To differentiate \( y = (\sin x)^{\cos x} \), we can follow these steps: ### Step 1: Take the logarithm of both sides We start by taking the natural logarithm of both sides: \[ \ln y = \ln((\sin x)^{\cos x}) \] ### Step 2: Apply the logarithmic identity Using the property of logarithms that states \( \ln(a^b) = b \ln a \), we can rewrite the equation: \[ \ln y = \cos x \cdot \ln(\sin x) \] ### Step 3: Differentiate both sides with respect to \( x \) Now we differentiate both sides with respect to \( x \). For the left side, we use the chain rule: \[ \frac{d}{dx}(\ln y) = \frac{1}{y} \frac{dy}{dx} \] For the right side, we apply the product rule: \[ \frac{d}{dx}(\cos x \cdot \ln(\sin x)) = \frac{d}{dx}(\cos x) \cdot \ln(\sin x) + \cos x \cdot \frac{d}{dx}(\ln(\sin x)) \] ### Step 4: Differentiate the components Now we differentiate each component: - The derivative of \( \cos x \) is \( -\sin x \). - The derivative of \( \ln(\sin x) \) is \( \frac{1}{\sin x} \cdot \cos x \) (using the chain rule).

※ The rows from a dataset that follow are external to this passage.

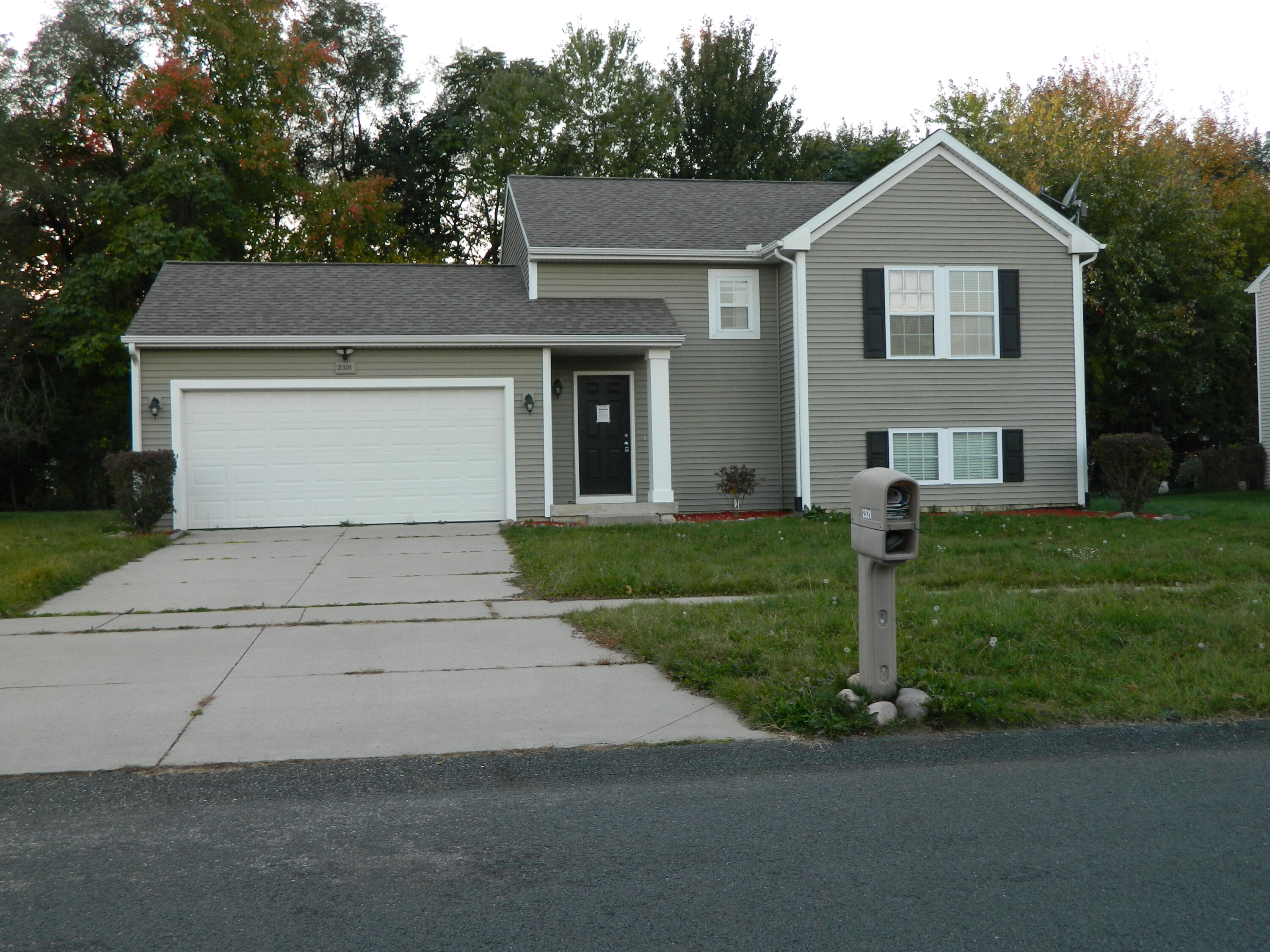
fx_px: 1284
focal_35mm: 35
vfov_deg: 40.7
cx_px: 635
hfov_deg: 52.6
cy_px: 476
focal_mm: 6.2
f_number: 3.3
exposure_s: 1/40
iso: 80
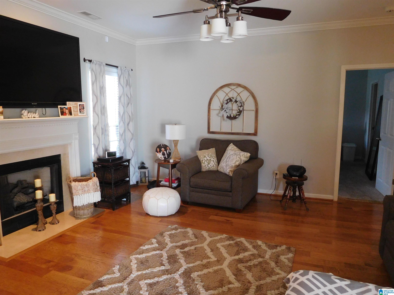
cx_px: 197
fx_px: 285
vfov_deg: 54.9
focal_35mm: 25
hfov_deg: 69.4
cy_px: 148
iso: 400
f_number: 3.4
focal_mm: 4.5
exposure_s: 1/20
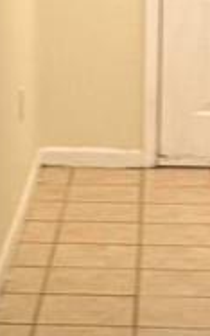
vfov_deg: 12.8
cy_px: 181
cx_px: 101
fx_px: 1491
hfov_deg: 8.1
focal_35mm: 163
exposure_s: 1/60
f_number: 1.78
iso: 320
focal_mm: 6.76
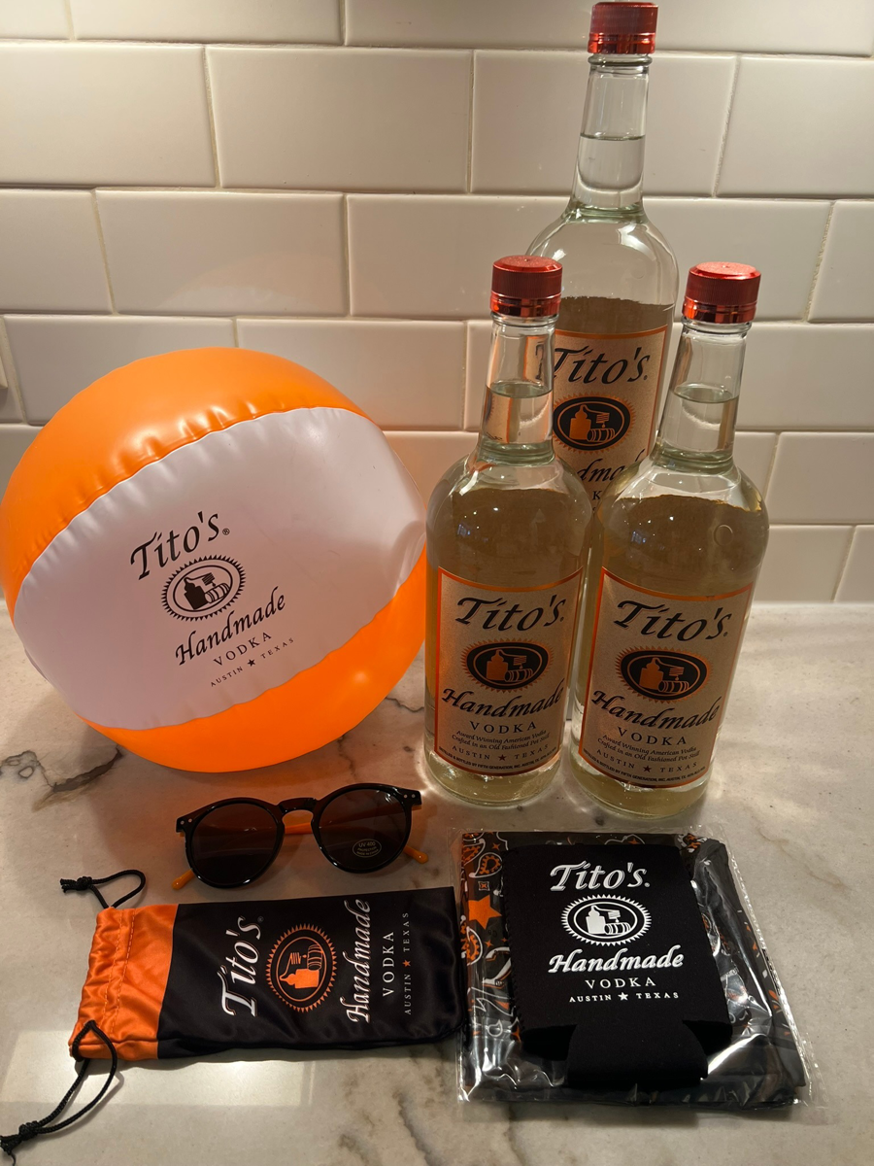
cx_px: 437
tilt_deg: -32.1
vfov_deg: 67.3
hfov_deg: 53.1
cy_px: 583
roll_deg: -1.1
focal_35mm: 26
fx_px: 875
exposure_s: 1/60
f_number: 1.5
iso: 64
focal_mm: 5.7
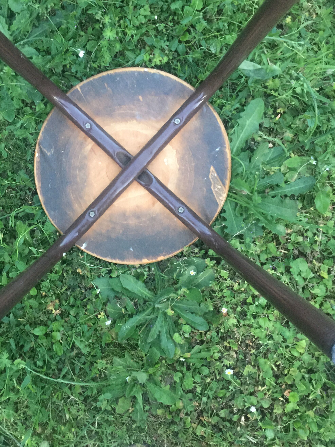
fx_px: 464
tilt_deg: -82.7
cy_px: 190
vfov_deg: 51.2
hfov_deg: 39.5
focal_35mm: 36
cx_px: 134
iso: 160
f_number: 2.2
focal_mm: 4.15
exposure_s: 1/8
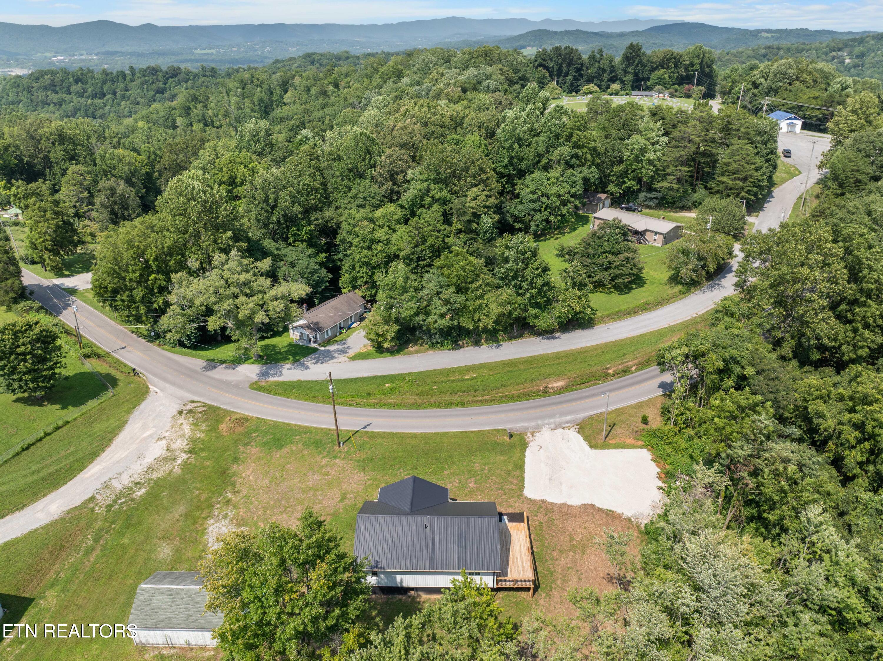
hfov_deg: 71.6
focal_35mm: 24
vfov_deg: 56.8
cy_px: 330
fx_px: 612
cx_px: 442
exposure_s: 1/30
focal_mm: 12.29
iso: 100
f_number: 2.8
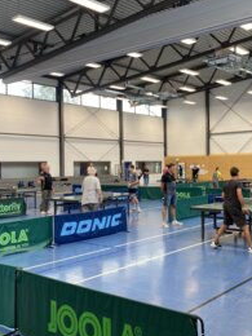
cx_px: 167
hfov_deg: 35.6
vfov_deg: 46.8
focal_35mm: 40
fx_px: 388
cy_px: 163
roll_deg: +0.9
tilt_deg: +2.3
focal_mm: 4.25
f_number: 1.8
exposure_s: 1/100
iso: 125
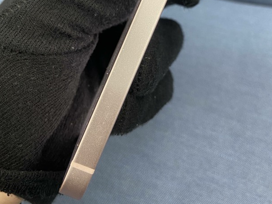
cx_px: 144
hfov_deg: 45.7
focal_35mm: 41
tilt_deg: -47.9
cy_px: 17
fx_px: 322
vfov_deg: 33.1
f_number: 1.8
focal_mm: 4.25
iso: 125
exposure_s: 1/40
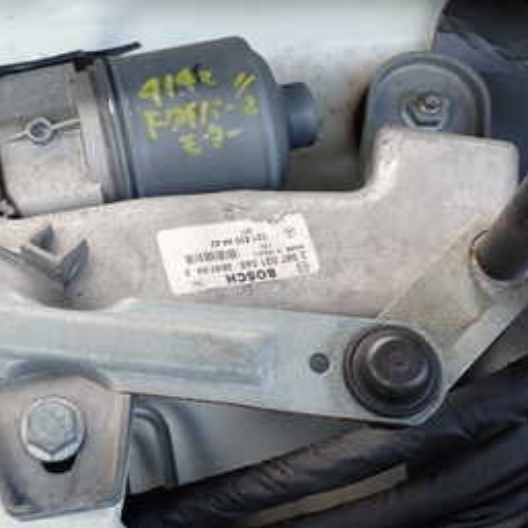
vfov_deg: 27.6
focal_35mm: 62
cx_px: 121
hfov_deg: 27.3
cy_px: 199
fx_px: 1070
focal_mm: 5.4
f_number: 3.2
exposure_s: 1/60
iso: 100
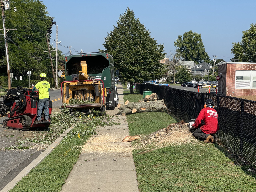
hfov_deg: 25.3
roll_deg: -1.2
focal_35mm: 77
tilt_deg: -2.1
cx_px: 128
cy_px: 96
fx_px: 569
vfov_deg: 19.1
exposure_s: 1/649
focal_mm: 9
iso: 25
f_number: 2.8
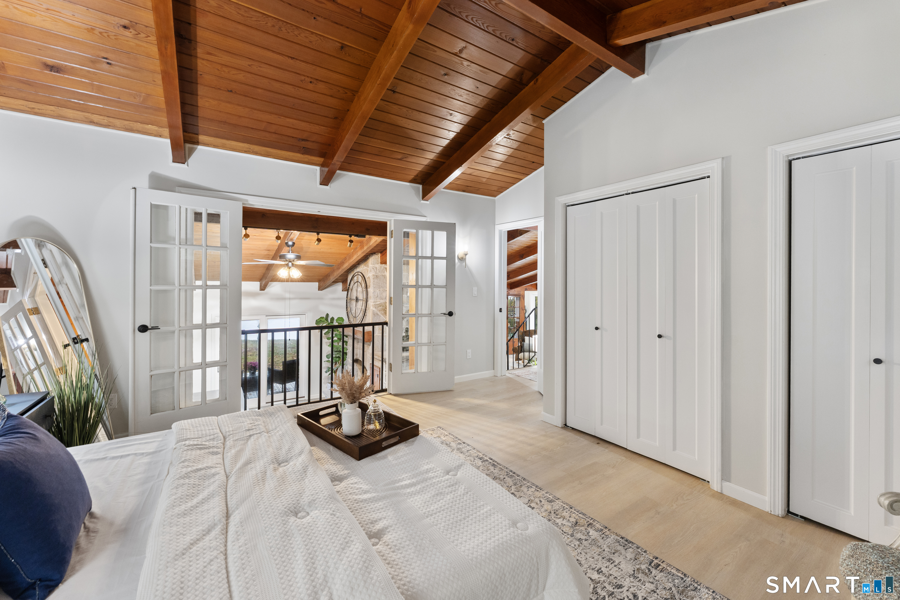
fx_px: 350
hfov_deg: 104.3
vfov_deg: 81.2
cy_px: 300
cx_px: 450
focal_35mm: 14
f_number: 8
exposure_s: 1/2
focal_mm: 14
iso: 800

Putting these together, we have: \[ \frac{dy}{dx} \cdot \frac{1}{y} = -\sin x \cdot \ln(\sin x) + \cos x \cdot \frac{\cos x}{\sin x} \] ### Step 5: Simplify the right side This simplifies to: \[ \frac{dy}{dx} \cdot \frac{1}{y} = -\sin x \cdot \ln(\sin x) + \frac{\cos^2 x}{\sin x} \] ### Step 6: Multiply both sides by \( y \) Now, we multiply both sides by \( y \) to isolate \( \frac{dy}{dx} \): \[ \frac{dy}{dx} = y \left( -\sin x \cdot \ln(\sin x) + \frac{\cos^2 x}{\sin x} \right) \] ### Step 7: Substitute back for \( y \) Since \( y = (\sin x)^{\cos x} \), we substitute back: \[ \frac{dy}{dx} = (\sin x)^{\cos x} \left( -\sin x \cdot \ln(\sin x) + \frac{\cos^2 x}{\sin x} \right) \] ### Final Result Thus, the derivative of \( y = (\sin x)^{\cos x} \) is: \[ \frac{dy}{dx} = (\sin x)^{\cos x} \left( \frac{\cos^2 x - \sin^2 x \ln(\sin x)}{\sin x} \right) \]